* **Work to do**:
a. Output the family business passage from "The majority of" up to and including "the business world.", word for word.
b. Pick up the passage on family businesses after its last sentence and keep writing it.

* **Extract provided**:
^^^^^^^^^^^^^^^^
“A combination of methodological developments over the last few decades, development of reliable scales for family businesses, and the increasing openness of family firms to lower their guard of privacy and allow researchers to examine behaviors and relationships within their enterprises makes it an exciting time to understand behavioral issues in family business. Whether your interest lies in values or goals, leadership or power, trust, justice, commitment or conflict, or in topics such as motivation (...), we promise you will find several opportunities not only to conduct research, but to publish this work in leading journals (...). Not only can you sustain your own publication career by choosing to conduct behavioral research in FBs, you can be sure to make a difference to help improve the operations of a large majority of businesses in the world.”
(Gagné, Sharma and De Massis, 2014, p.11)
(Gagné, Sharma and De Massis, 2014, p.11)
The majority of businesses worldwide are owned and managed by families (Gersick, Davis, Hamption and Lansberg, 1997) and the dominance of family businesses in the world’s economies is well documented (Goméz-Mejía, Nuñez-Nickel and Gutierrez, 2001; Sharma, Chrisman and Chua, 1996). This state of affairs is not likely to change in the near future (Landes, 2006) and thus the future of business worldwide will be largely shaped by the values, goals and behaviours of this prevailing form of business ownership and management.
The aim of this special issue is to explore and further our understanding of the behaviours of family businesses resulting from the values shared by family members and thus specific goals set forth by the family in such enterprises, in order to recognise their potential impact on the future of the business world.
^^^^^^^^^^^^^^^^
* **Collected data**:

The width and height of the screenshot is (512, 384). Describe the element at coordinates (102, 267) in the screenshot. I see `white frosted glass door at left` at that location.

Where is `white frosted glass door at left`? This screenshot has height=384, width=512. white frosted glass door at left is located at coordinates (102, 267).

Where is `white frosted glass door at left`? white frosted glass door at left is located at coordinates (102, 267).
^^^^^^^^^^^^^^^^
* **Exercise results**:
a.
The majority of businesses worldwide are owned and managed by families (Gersick, Davis, Hamption and Lansberg, 1997) and the dominance of family businesses in the world’s economies is well documented (Goméz-Mejía, Nuñez-Nickel and Gutierrez, 2001; Sharma, Chrisman and Chua, 1996). This state of affairs is not likely to change in the near future (Landes, 2006) and thus the future of business worldwide will be largely shaped by the values, goals and behaviours of this prevailing form of business ownership and management.
The aim of this special issue is to explore and further our understanding of the behaviours of family businesses resulting from the values shared by family members and thus specific goals set forth by the family in such enterprises, in order to recognise their potential impact on the future of the business world.

b.
Gagné, Sharma and De Massis (2014) have recently raised the question of how family values are transmitted to businesses and how they influence goals and behaviours in family businesses. According to Berger and Luckman (1967), behaviour is defined by values, which are transmitted through generations. Values guide the mental maps that determine goals and behaviours in organisations (Greenwood and Hinings, 1993). Behavioural issues in family firms will therefore be, to a great extent, related to the specificity of goals of the family involved in the business. During the process of formulating business development and succession plans, families will consider financial goals, growth possibilities, international expansion objectives and other economic aims.
However, the feature that often distinguishes family businesses from their non-family counterparts is the consideration of non-economic benefits of operating a business enterprise as a family (Chrisman, Sharma, Steier and Chua, 2013; Goméz-Mejía et al., 2010). The consideration of such goals will often, in turn, result in unorthodox behaviours aimed at pursuing such family firm-specific objectives, such as being able to provide employment for family members, fostering the family’s identity and reputation through the business, or contributing the transgenerational welfare of the family. Therefore, in order to encompass the specificity of behaviours in family businesses, research papers aiming to advance the knowledge of the topics listed below are especially welcome for this issue. Both quantitative and qualitative research papers are welcome.
Suitable topics include, but are not limited to, the following:
- Values in family businesses (influence of family values on business-related behaviours)
- Relationships in family businesses (social and economic exchange relationships, personal and work relationships, employer/employee relationships)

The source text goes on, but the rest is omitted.